Treasury approves flow of funds to keep embassies abroad running

Former senior diplomats bewail 'shocking' situation in ministry

September 9, 2019 17:07
1 minute read.
Israel Katz (L) whispers to Prime Minister Benjamin Netanyahu (R) during a cabinet meeting

Israel Katz (L) whispers to Prime Minister Benjamin Netanyahu (R) during a cabinet meeting, December 9th, 2018. (photo credit: MARC ISRAEL SELLEM/THE JERUSALEM POST)

 The Finance Ministry approved a flow of funds to the Foreign Ministry on Monday that will allow it to continue its overseas activities following an unprecedented order the night before to stop all activity in Foreign Ministry representations abroad requiring new funding because of a severe budget deficit.

Foreign Minister Israel Katz's office released a statement saying that the continued funding followed a conversation Katz had with Shaul Meridor, in charge of the Treasury's budget department.

In parallel, the statement said, talks between the Foreign Ministry and the Treasury will continue to come up with a reform package that will enable the ministry to continue to carry out its duties.

The Treasury's directive Sunday evening to halt diplomatic activities oversees came two months after Foreign Ministry workers reached an agreement with the Treasury that averted threats of a strike that would have close Israeli embassies and consulates abroad.

A group of former senior ambassadors and Foreign Ministry officials sent a letter to Prime Minister Benjamin Netanyahu on Monday expressing “deep concern and anxiety” over the ongoing deterioration in the status of the Foreign Ministry over the last few years.
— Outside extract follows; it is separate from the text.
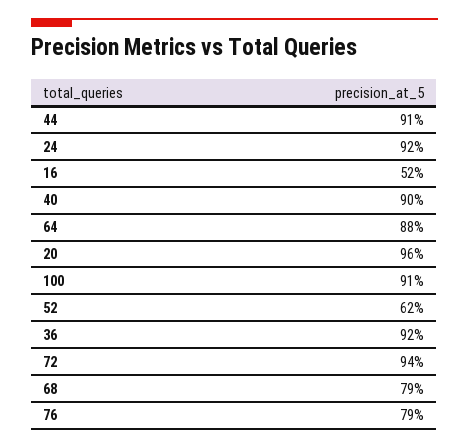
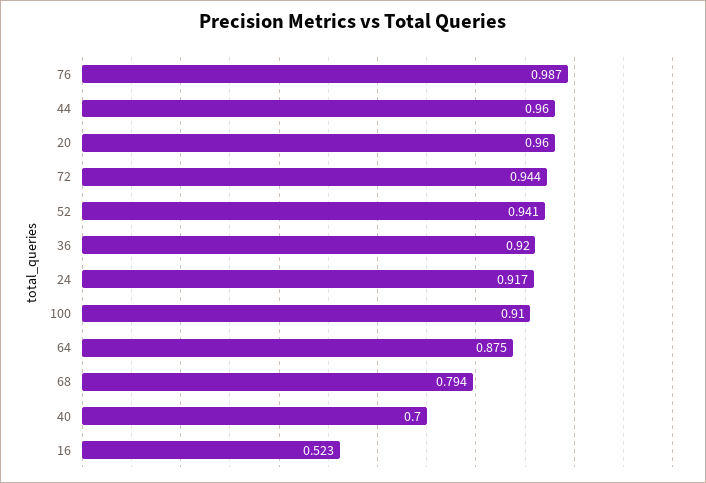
44: 0.91 -> 0.96
40: 0.9 -> 0.7
52: 0.62 -> 0.941
76: 0.79 -> 0.987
The letter said that this process reached its peak on Sunday with the directive from the Finance Ministry to stop any new Foreign Ministry expenditures abroad.

“The damage to the Foreign Ministry, its authority and the resources at its disposal, cause severe harm to Israel's national resilience and interests, to its status around the world, to its fight against BDS, to Israel's economy, and to its ability to take care of Israel's citizens abroad,” the letter stated.

The letter characterized the deterioration in the Foreign Ministry as “shocking,” and said that responsibility for this “absurd situation” does not only rest with Finance Ministry officials, but also “first and foremost with the prime minister and ministers who are involved in the issue.”

Among those who signed the letter were former director-general Reuven Merhav; former deputy directors-general Pinhas Avivi, Artur Kol, Yigal Caspi, Gideon Meir; former spokesman Yigal Palmor; and former ambassadors Danny Carmon, Aryeh Mekel, Amir Gissin, Danny Shek, and Baruch Binah.